No fascismo, a criança é o alvo e a arma é o seu tema, associando a morte à promessa da vida.Unir crianças a armas de fogo e divulgar essas cenas conjuga-se no mais alto refinamento da perversão.
É urgente lutar pela confiança na paz, pelo direito da criança ser criança, pelo cuidado em rede, pela força da educação pública e gratuita para todos, pelo respeito às comunidades vulneráveis, pelo fortalecimento do SUS, pelos cuidados já assegurados através do Artigo 227 da Constituição Federal, do Estatuto da Criança e do Adolescente da Convenção dos Direitos da Criança.

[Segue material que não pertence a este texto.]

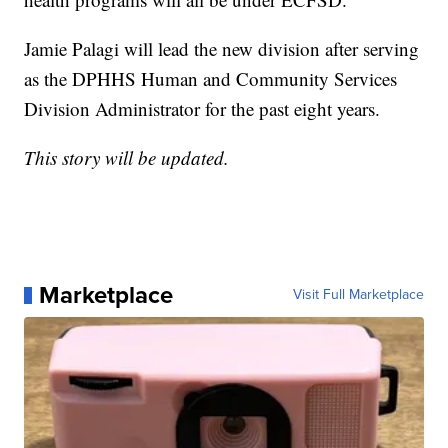
Jamie Palagi will lead the new division after serving
as the DPHHS Human and Community Services
Division Administrator for the past eight years.
This story will be updated.
Marketplace
Visit Full Marketplace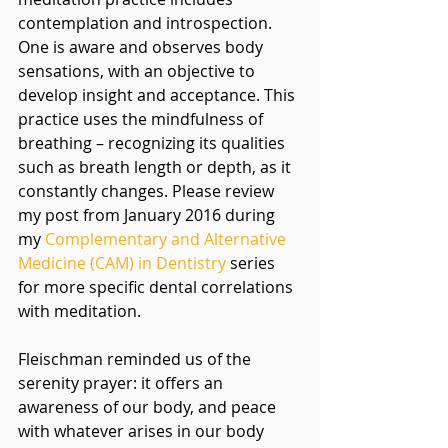
contemplation and introspection. 
One is aware and observes body 
sensations, with an objective to 
develop insight and acceptance. This 
practice uses the mindfulness of 
breathing – recognizing its qualities 
such as breath length or depth, as it 
constantly changes. Please review 
my post from January 2016 during 
my 
Complementary and Alternative 
Medicine (CAM) in Dentistry 
series 
for more specific dental correlations 
with meditation. 
Fleischman reminded us of the 
serenity prayer: it offers an 
awareness of our body, and peace 
with whatever arises in our body 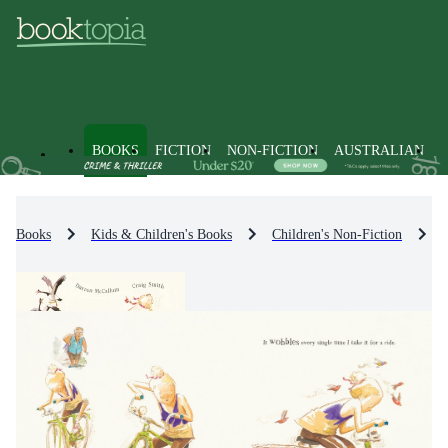
BOOKS
FICTION
NON-FICTION
AUSTRALIAN
Books
Kids & Children's Books
Children's Non-Fiction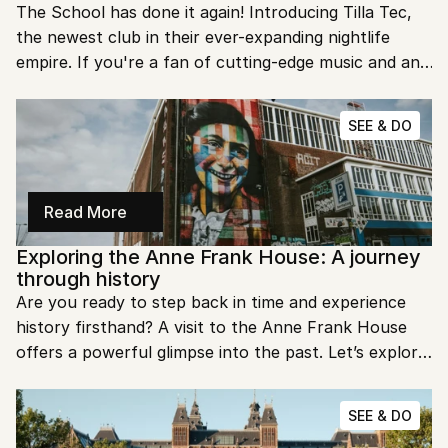
The School has done it again! Introducing Tilla Tec, 
the newest club in their ever-expanding nightlife 
empire. If you're a fan of cutting-edge music and an 
electrifying atmosphere, you won't want to miss this.
SEE & DO
Read More
Exploring the Anne Frank House: A journey 
through history
Are you ready to step back in time and experience 
history firsthand? A visit to the Anne Frank House 
offers a powerful glimpse into the past. Let’s explore 
the poignant story of Anne Frank and her enduring 
legacy.
SEE & DO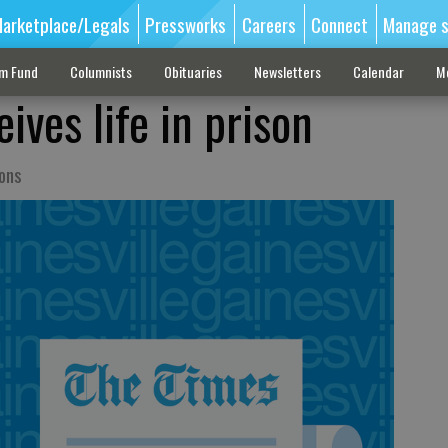
arketplace/Legals
Pressworks
Careers
Connect
Manage s
sm Fund
Columnists
Obituaries
Newsletters
Calendar
M
ives life in prison
ions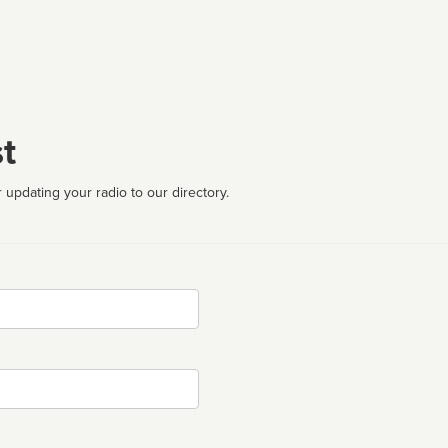
t
 updating your radio to our directory.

A ética para a vida é o que pode aplacar o medo e fazer com que as crianças possam brincar em paz e com liberdade, que possam viver sem o tormento da falta de proteção dos adultos.
* Claudia Mascarenhas, psicanalista, diretora clínica do Instituto Viva Infância que faz parte da Rede Nacional primeira infância RNPI, Pós doutoranda em Saúde Coletiva UFBA/ISC/FASA.
** Este texto é de exclusiva responsabilidade do autor e não reflete, necessariamente, a opinião do Lunetas.